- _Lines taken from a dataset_
━━━
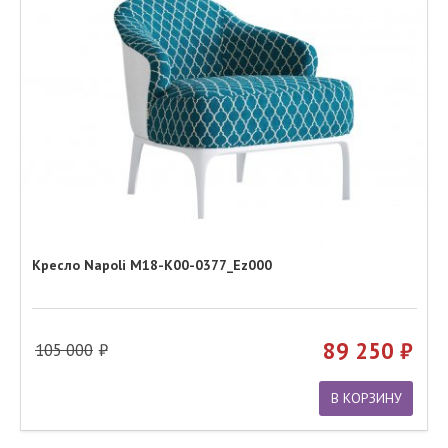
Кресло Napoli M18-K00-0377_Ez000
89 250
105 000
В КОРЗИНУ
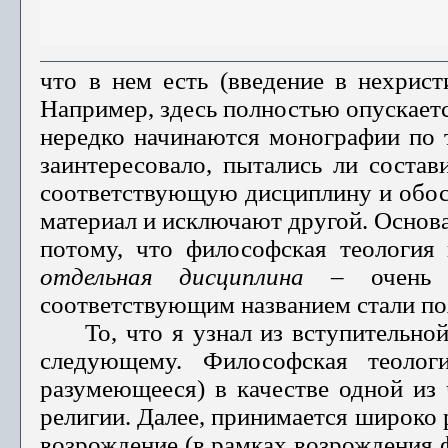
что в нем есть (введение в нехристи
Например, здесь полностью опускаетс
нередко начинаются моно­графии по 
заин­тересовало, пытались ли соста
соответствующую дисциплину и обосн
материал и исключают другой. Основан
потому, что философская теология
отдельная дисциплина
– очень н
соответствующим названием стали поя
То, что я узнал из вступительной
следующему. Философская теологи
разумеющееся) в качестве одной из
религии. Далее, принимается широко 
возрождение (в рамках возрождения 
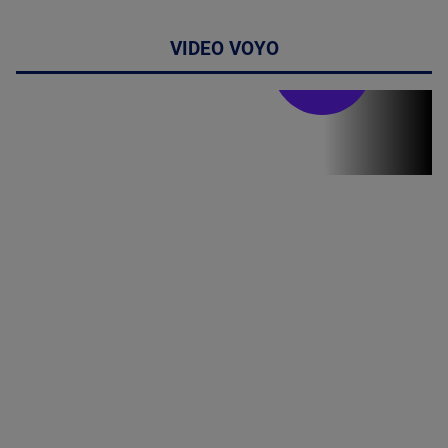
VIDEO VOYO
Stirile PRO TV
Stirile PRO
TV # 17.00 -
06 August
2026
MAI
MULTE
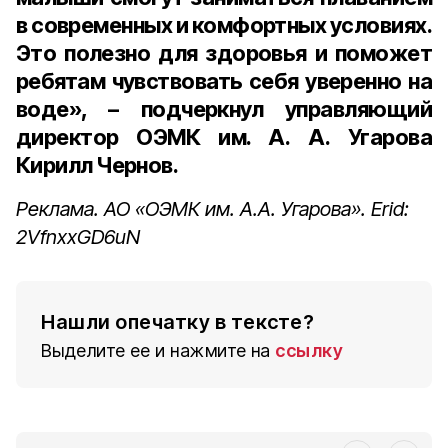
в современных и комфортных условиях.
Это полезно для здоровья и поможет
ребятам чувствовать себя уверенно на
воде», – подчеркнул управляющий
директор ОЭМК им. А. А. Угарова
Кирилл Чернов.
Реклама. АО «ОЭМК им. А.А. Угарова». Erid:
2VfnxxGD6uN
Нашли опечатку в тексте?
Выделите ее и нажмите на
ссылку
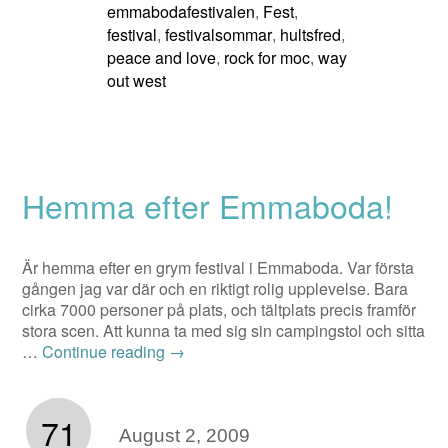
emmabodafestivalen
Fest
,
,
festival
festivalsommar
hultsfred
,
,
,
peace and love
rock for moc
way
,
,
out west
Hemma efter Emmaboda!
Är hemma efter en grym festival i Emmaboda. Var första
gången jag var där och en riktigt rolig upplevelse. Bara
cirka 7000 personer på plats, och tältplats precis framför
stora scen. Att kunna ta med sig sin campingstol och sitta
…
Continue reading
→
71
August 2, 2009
━━━
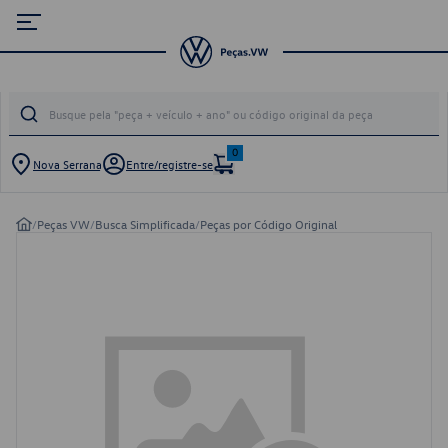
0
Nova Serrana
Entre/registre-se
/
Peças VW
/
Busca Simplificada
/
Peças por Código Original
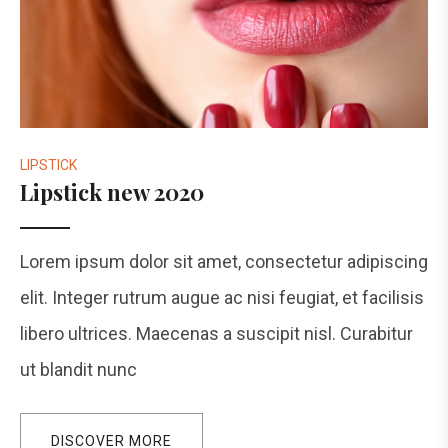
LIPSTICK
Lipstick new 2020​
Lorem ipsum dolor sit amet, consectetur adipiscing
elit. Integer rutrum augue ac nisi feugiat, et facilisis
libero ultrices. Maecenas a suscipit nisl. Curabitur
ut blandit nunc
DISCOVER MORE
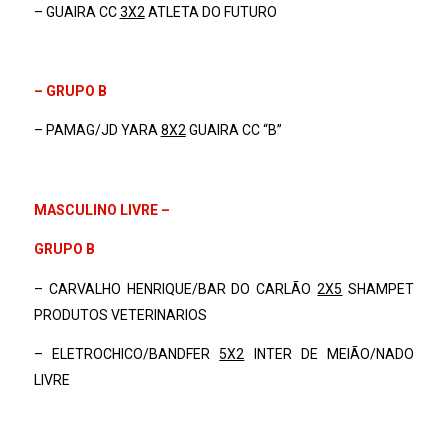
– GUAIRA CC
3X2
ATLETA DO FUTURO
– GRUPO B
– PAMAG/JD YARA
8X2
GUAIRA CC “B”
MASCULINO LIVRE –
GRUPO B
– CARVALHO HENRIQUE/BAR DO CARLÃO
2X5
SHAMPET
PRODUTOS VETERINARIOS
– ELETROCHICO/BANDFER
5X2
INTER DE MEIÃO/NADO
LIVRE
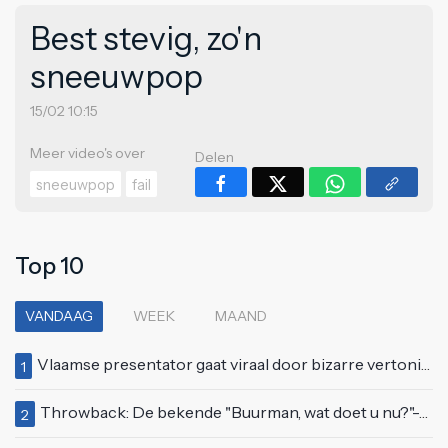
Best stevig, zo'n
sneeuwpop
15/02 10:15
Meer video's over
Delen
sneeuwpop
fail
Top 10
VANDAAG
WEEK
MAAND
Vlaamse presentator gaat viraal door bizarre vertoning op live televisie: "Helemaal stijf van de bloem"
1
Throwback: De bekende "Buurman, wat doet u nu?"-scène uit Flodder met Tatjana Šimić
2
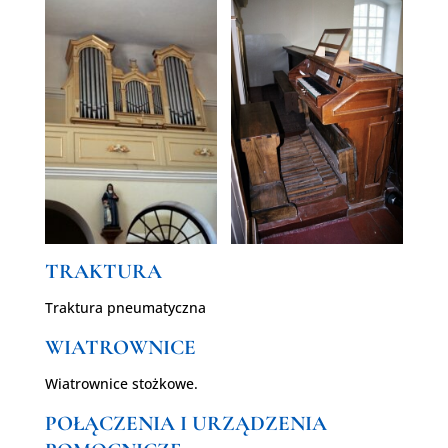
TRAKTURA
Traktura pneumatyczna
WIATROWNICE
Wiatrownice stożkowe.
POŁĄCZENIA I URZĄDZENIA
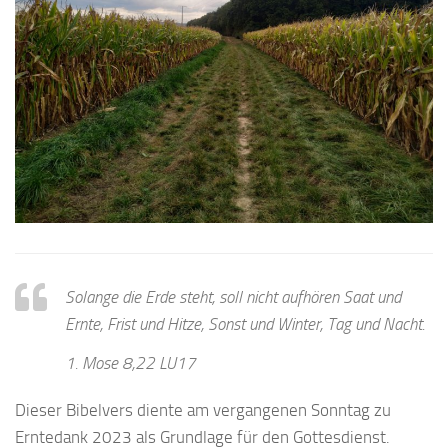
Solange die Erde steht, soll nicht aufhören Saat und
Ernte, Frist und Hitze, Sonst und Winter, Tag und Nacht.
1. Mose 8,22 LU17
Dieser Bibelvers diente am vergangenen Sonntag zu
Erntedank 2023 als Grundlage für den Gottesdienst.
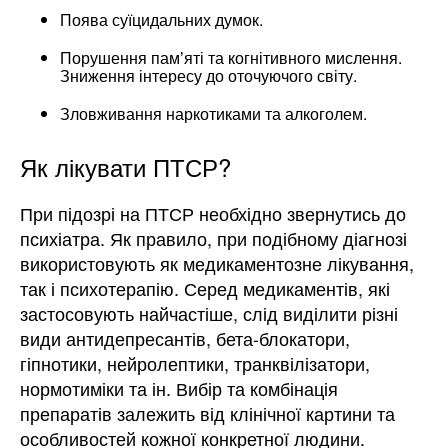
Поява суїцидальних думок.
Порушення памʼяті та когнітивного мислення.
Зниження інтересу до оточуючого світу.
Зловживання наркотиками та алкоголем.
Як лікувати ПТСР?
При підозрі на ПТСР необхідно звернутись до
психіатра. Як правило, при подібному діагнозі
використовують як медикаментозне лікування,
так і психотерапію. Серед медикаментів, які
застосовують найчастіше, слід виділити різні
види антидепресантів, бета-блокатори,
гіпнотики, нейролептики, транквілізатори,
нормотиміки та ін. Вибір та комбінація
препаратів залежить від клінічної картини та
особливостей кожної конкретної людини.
━━━
Copy the lines exactly, starting with the line containing "Solange die Erde" and ending with the line containing "Erntedank 2023 als", including both of those lines.

Solange die Erde steht, soll nicht aufhören Saat und
Ernte, Frist und Hitze, Sonst und Winter, Tag und Nacht.
1. Mose 8,22 LU17
Dieser Bibelvers diente am vergangenen Sonntag zu
Erntedank 2023 als Grundlage für den Gottesdienst.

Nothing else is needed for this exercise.